Я иду на кухню, по пути бросив взгляд на комнату Листера. Дверь закрыта, изнутри не доносится ни звука. В гостиной темно, хотя солнце только клонится к закату. На кухонном столе белеет новый контракт, открытый на той странице, где я бросил его читать. Неужели это наше будущее? Мое будущее? До подписания осталось два дня.
Нет, об этом я тоже не хочу думать.
Я наливаю стакан воды, залпом выпиваю, наливаю еще один и иду к окну. Даже дождь, вопреки обыкновению, ничуть не успокаивает. Меня не покидает чувство, будто он скребет прозрачными пальцами по стеклу и пытается забраться в дом, чтобы его затопить.
Сглотнув, я смотрю на улицу внизу. Хотя мы живем в респектабельном районе, безлюдным его не назовешь. Если бы я мог выбирать, то поселился бы в Озерном крае, и чтобы на пятьдесят миль окрест не было ни души.
Желание вырваться из четырех стен буквально сводит с ума.

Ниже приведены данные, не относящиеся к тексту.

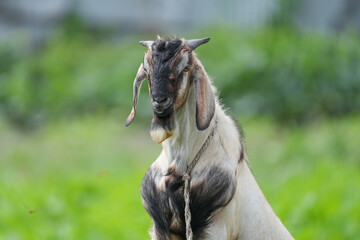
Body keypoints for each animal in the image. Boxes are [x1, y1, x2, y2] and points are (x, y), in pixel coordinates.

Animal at [125, 36, 294, 239]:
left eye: (185, 68)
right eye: (146, 69)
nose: (159, 100)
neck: (179, 162)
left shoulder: (215, 226)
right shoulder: (160, 227)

Год назад Сесили строго-настрого запретила нам появляться на улице без телохранителей. В тот раз мы решили пойти в кино после собрания в «Форт Рекордс» – кинотеатр был прямо за углом. Идея оказалась так себе: на выходе из здания нас поджидала толпа фанатов и журналистов. Людей было так много, что я запаниковал; Роуэн грубо распихивал напиравших, а Листера кто-то схватил за руку.
Больше мы одни не гуляли.
Я открываю окно, чтобы собрать в ладонь дождь. Холодный ветер врывается внутрь. Я глубоко вдыхаю. Надо же, я и не замечал, как у нас душно.
А что, если я… просто выйду из дома?
Всего на минутку. Надену толстовку с капюшоном или бейсболку. Никто и внимания не обратит. Просто постою у крыльца. Подышу свежим воздухом.

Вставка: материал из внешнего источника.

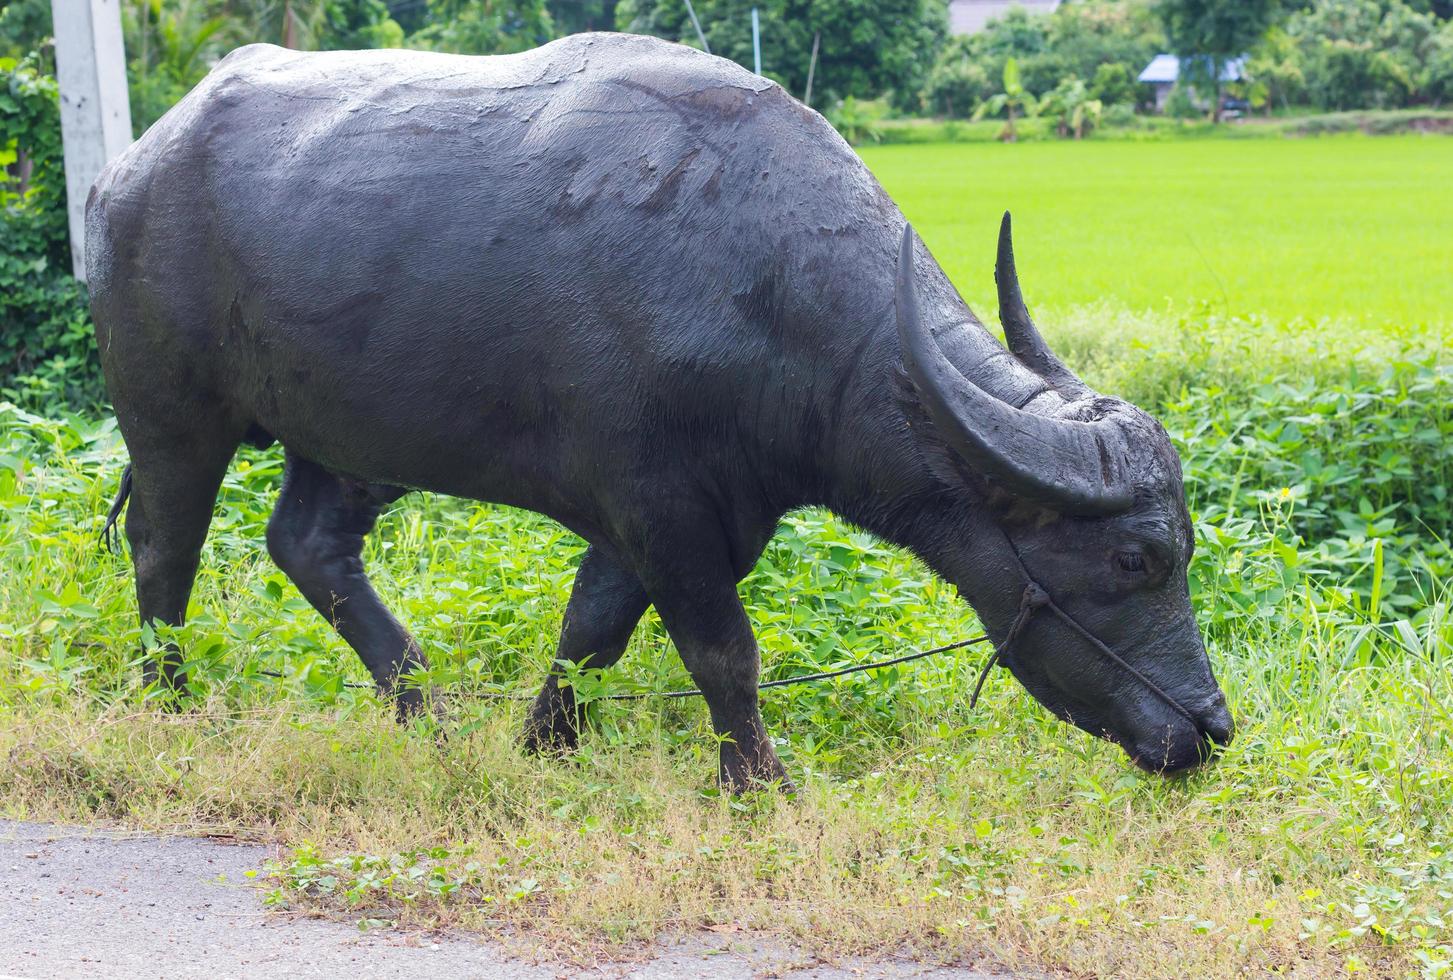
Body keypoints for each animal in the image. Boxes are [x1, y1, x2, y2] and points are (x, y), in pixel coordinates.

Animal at [87, 34, 1226, 790]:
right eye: (1135, 558)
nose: (1208, 729)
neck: (771, 286)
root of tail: (127, 170)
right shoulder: (660, 505)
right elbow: (722, 653)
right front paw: (760, 782)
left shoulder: (679, 512)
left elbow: (590, 631)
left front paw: (541, 744)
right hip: (170, 410)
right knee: (165, 549)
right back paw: (168, 699)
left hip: (342, 433)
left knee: (310, 543)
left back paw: (425, 707)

Не оставив себе времени на раздумья, я бегу в комнату, хватаю толстовку и мчусь к лифту. Пока кабина мягко скользит вниз, желудок совершает кульбит, словно я на американских горках. Забытый вкус свободы.
Двери лифта разъезжаются, и я пускаюсь бежать. Прочь, прочь от этих стен. Перескакивая через ступени, выбегаю на тротуар. Свежий воздух и свет, как же здесь светло! А дождь такой прохладный и чистый! Он не причинит мне вреда.
– Мистер Кага-Риччи!
Сердце пропускает удар. Я оборачиваюсь и понимаю, что меня окликнул Эрнест, наш швейцар. Какое облегчение. Он спешит ко мне так быстро, как может, то есть довольно-таки медленно. Все-таки ему восемьдесят два года.
– Мистер Кага-Риччи, а вам можно выходить одному?
– Что? – Я медленно моргаю, не совсем понимая вопрос.
Эрнест тем временем раскрывает зонт у меня над головой.
– Лучше зайдите внутрь, сэр, ливень-то какой! – качает головой Эрнест, стараясь не слишком пыхтеть после пробежки. – Да и не дело вам стоять тут одному.
Ненавижу, когда он называет меня «сэром». Он в четыре раза старше и застал еще Вторую мировую.
– Все в порядке, сэр? – озабоченно хмурится Эрнест. – У вас, кажется, кровь на шортах.
Я бросаю взгляд вниз. Так и есть. Все шорты в крови.
– Я… порезал руку. Чашкой, – бормочу я и неловко машу забинтованной кистью.
– Да? А выглядит так, будто вы с кем-то крепко повздорили, – хмыкает Эрнест. – Вы же не деретесь с друзьями, сэр?
– Нет, – отвечаю я, прекрасно понимая, что всей правды рассказать не могу.
Эрнест тяжело вздыхает, чем живо напоминает мне дедушку. И Дэвида Аттенборо [14]. Собственно, потому я с ним и подружился, когда мы сюда въехали.
– А что вы здесь делаете, позвольте спросить?
– Да вот, решил прогуляться.
– Под проливным дождем?
– Ну да.
– Боюсь, гулять без телохранителя – так себе затея, сэр.
– Я знаю. – Я поднимаю глаза на Эрнеста и читаю в его взгляде понимание и сочувствие. Хотел бы я его обнять. – А вы можете пойти со мной?
Эрнест снова хмыкает.
– Во время дежурства мне запрещено покидать здание.